Film Animasi 'Merah Putih: One for All' Senilai Rp6,7 Miliar Tuai Kritik Pedas

Salah satu adegan dalam film animasi 'Merah Putih: One for All'. (foto: istimewa)
Bandung, MISTAR.ID
Menjelang perayaan Hari Ulang Tahun ke-80 Republik Indonesia, publik dikejutkan dengan kemunculan film animasi berjudul Merah Putih. One for All. Alih-alih disambut antusias, trailer film yang digarap Perfiki Kreasindo ini justru menuai kritik tajam dari warganet, terutama terkait kualitas visual dan konsep cerita.
Film animasi yang dijadwalkan tayang di bioskop pada 14 Agustus 2025 ini disebut-sebut menelan anggaran hingga Rp6,7 miliar. Namun, banyak netizen menganggap hasil akhirnya tidak sepadan dengan dana yang digelontorkan.
Beberapa penonton membandingkan kualitas animasinya dengan grafis gim era PlayStation 2, menyebut karakter terlihat kaku, minim ekspresi, dan animasi terasa tidak halus.
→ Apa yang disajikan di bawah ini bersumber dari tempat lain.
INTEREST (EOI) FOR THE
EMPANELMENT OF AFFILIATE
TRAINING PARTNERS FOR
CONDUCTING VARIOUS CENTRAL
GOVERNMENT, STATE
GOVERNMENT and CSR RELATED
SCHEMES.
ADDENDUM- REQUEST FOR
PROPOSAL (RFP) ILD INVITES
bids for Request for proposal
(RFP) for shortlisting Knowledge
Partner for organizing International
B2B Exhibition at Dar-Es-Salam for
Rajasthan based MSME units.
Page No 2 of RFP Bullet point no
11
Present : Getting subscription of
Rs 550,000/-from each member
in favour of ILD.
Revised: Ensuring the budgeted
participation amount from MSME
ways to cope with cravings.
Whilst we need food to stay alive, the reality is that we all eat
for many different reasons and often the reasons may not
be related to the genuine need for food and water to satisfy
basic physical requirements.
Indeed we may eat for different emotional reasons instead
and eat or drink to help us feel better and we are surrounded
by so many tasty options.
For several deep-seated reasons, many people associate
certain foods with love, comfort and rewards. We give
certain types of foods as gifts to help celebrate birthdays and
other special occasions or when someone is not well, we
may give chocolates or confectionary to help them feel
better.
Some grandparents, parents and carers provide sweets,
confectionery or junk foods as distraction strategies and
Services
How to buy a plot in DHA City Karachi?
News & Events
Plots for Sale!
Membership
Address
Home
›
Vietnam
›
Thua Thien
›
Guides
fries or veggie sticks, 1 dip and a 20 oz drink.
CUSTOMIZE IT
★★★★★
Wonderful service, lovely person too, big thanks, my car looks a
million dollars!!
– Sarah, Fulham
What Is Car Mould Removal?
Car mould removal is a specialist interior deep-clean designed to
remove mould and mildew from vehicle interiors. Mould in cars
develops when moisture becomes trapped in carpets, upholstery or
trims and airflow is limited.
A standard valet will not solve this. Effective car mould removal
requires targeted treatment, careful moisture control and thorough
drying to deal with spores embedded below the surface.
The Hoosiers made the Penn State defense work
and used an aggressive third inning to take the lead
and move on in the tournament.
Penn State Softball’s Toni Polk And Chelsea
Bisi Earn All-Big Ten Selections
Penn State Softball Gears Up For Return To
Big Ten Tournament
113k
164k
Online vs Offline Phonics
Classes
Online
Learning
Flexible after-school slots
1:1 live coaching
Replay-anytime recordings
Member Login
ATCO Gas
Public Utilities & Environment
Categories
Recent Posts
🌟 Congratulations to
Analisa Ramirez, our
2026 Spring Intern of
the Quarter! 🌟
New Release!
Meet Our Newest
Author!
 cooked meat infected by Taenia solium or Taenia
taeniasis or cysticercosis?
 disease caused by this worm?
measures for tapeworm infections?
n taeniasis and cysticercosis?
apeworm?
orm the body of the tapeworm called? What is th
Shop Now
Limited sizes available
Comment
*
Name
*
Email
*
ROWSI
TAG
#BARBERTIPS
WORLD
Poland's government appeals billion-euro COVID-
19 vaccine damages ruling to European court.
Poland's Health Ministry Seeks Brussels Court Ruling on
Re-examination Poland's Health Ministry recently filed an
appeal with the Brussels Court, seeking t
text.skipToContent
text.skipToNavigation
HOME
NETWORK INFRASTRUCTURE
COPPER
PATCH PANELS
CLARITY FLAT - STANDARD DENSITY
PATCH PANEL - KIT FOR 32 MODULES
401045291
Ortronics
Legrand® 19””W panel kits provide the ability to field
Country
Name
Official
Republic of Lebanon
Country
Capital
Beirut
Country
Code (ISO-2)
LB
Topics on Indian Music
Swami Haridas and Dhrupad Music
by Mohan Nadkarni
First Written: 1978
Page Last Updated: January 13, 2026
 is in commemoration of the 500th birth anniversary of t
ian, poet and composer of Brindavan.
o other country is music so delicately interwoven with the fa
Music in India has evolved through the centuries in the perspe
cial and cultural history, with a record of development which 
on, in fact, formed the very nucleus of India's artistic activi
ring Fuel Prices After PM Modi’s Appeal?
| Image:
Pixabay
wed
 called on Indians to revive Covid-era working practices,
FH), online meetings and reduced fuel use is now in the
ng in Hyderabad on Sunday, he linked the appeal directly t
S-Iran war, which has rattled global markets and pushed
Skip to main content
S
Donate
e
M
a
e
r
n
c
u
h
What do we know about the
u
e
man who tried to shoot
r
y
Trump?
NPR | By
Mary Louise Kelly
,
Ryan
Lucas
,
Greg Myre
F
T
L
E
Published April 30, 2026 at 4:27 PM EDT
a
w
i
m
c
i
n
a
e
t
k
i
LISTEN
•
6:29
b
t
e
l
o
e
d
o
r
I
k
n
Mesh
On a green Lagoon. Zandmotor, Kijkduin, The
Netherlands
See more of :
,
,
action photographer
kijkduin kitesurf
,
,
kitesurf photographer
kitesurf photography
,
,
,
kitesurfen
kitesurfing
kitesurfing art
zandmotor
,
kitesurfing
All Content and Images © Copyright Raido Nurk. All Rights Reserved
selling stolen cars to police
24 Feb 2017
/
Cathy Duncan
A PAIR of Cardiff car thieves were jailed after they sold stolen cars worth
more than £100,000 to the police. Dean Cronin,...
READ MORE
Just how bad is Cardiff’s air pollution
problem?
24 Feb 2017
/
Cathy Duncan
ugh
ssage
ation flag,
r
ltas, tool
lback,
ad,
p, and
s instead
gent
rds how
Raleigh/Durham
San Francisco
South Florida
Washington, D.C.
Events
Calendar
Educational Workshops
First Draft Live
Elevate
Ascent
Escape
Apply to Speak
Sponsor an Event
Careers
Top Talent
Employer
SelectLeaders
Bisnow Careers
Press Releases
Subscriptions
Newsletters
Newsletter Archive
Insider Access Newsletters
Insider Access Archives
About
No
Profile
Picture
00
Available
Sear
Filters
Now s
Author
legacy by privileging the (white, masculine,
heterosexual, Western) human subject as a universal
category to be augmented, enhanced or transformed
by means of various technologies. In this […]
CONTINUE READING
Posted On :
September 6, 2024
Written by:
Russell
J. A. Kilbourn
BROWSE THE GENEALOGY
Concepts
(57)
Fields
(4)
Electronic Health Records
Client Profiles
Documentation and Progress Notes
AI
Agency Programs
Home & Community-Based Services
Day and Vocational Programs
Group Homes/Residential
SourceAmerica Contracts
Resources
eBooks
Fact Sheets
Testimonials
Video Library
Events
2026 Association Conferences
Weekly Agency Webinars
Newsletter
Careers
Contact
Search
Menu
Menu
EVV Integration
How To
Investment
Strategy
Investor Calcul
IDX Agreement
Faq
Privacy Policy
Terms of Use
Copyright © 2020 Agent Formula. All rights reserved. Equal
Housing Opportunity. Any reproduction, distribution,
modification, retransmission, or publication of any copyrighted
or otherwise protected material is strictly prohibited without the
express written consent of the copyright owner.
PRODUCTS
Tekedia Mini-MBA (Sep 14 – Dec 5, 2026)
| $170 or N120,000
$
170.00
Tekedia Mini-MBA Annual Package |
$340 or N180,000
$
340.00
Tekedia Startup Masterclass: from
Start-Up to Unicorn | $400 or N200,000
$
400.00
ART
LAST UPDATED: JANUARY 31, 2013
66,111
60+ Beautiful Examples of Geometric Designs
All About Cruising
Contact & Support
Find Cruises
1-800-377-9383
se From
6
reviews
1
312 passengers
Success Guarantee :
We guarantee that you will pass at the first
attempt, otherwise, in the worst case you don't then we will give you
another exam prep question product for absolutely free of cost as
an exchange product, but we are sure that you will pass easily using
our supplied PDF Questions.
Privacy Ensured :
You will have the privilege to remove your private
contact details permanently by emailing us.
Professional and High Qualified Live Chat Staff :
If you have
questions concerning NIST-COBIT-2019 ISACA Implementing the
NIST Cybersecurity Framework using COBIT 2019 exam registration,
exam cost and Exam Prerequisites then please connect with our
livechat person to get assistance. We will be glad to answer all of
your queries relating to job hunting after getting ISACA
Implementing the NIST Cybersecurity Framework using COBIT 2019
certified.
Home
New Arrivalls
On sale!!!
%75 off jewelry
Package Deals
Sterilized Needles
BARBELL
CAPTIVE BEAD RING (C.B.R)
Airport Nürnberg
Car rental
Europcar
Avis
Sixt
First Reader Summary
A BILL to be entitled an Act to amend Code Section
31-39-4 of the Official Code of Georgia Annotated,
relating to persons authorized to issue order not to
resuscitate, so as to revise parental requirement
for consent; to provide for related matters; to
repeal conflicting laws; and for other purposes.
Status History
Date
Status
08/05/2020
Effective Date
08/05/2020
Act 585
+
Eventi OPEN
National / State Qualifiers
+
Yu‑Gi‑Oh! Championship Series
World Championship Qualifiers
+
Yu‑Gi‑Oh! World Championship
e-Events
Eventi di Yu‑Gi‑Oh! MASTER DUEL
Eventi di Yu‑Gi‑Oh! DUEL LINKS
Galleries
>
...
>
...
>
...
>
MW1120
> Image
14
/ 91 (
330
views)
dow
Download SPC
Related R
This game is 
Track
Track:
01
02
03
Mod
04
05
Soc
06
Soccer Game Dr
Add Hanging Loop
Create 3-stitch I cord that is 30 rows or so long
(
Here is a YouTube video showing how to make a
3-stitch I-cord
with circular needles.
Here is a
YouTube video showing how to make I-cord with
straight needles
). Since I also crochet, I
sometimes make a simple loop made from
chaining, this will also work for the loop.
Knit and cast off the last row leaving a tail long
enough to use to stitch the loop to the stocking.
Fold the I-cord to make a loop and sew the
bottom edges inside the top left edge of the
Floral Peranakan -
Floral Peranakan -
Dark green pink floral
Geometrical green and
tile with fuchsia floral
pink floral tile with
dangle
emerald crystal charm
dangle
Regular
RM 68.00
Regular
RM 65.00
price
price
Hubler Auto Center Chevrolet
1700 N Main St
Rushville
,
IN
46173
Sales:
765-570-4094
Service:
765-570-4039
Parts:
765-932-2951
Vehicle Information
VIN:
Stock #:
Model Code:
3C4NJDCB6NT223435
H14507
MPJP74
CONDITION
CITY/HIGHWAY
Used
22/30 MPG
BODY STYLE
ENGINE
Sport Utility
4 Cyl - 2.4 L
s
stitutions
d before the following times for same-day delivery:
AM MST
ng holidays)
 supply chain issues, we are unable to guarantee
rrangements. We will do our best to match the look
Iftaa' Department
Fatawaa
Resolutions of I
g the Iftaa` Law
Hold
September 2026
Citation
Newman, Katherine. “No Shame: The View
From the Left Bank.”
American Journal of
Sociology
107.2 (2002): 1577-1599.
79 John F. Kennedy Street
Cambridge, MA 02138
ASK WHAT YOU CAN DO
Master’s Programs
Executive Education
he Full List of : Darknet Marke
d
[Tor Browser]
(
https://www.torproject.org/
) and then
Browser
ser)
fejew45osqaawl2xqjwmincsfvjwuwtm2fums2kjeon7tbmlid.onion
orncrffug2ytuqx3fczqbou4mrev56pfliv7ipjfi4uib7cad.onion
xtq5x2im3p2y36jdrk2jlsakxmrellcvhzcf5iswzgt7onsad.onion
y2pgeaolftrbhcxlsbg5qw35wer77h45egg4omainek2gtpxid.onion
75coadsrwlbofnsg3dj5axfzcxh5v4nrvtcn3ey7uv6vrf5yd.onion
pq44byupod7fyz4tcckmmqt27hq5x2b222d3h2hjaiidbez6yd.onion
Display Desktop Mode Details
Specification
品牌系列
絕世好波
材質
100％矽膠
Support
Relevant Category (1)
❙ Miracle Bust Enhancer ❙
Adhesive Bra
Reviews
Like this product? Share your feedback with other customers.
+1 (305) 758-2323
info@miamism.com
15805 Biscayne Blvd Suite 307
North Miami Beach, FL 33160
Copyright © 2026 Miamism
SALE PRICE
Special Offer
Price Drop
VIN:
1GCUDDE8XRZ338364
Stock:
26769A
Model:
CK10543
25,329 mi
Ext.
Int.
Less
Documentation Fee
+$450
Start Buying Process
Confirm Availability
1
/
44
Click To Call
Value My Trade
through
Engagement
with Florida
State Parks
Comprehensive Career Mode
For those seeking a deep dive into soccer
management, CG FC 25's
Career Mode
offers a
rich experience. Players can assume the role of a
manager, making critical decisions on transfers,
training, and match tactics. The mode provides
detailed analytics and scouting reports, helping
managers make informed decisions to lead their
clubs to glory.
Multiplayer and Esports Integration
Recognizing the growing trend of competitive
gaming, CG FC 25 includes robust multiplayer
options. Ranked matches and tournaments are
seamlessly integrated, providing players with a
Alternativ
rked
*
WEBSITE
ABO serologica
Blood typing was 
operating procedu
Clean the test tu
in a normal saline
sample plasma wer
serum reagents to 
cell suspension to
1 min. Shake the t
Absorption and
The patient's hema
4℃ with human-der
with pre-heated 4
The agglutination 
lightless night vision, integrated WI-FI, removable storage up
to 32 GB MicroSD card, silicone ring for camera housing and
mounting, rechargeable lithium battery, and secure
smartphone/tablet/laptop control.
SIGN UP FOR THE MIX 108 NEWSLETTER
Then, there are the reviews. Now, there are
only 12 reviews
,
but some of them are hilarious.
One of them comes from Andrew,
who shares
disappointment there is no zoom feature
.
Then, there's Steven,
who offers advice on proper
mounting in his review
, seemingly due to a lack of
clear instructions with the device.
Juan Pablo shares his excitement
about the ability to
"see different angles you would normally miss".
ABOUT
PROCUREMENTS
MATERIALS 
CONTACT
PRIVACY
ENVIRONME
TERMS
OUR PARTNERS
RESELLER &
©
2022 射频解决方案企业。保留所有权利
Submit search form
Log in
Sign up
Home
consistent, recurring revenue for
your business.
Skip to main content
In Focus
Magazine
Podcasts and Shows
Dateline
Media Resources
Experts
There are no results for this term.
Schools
Tuduhan penggunaan aset digital siap pakai turut mencuat, menimbulkan kesan bahwa film ini dibuat secara terburu-buru dan kurang orisinal.
Kritik juga datang dari kalangan profesional. Sutradara film animasi Jumbo—yang sukses di pasaran tahun lalu—menyindir proyek ini terasa 'asal jadi'. Di media sosial, tagar-tagar bernada negatif mulai ramai dibicarakan, mengiringi diskusi publik soal arah dan kualitas animasi lokal.
Beberapa pihak bahkan berspekulasi film ini diproduksi sebagai respons terhadap tren viral “bendera One Piece” yang belakangan ramai diperbincangkan. Dugaan ini memperkuat anggapan bahwa film tersebut lebih mengutamakan momentum viral dibanding kedalaman cerita dan teknis produksi.
Munculnya proyek ini menjelang perayaan kemerdekaan juga memunculkan persepsi film hanya dibuat demi memenuhi formalitas, bukan sebagai karya seni yang dikembangkan dengan matang. Hal ini semakin memperkuat stigma industri animasi lokal masih sering terbentur target rilis daripada fokus pada kualitas.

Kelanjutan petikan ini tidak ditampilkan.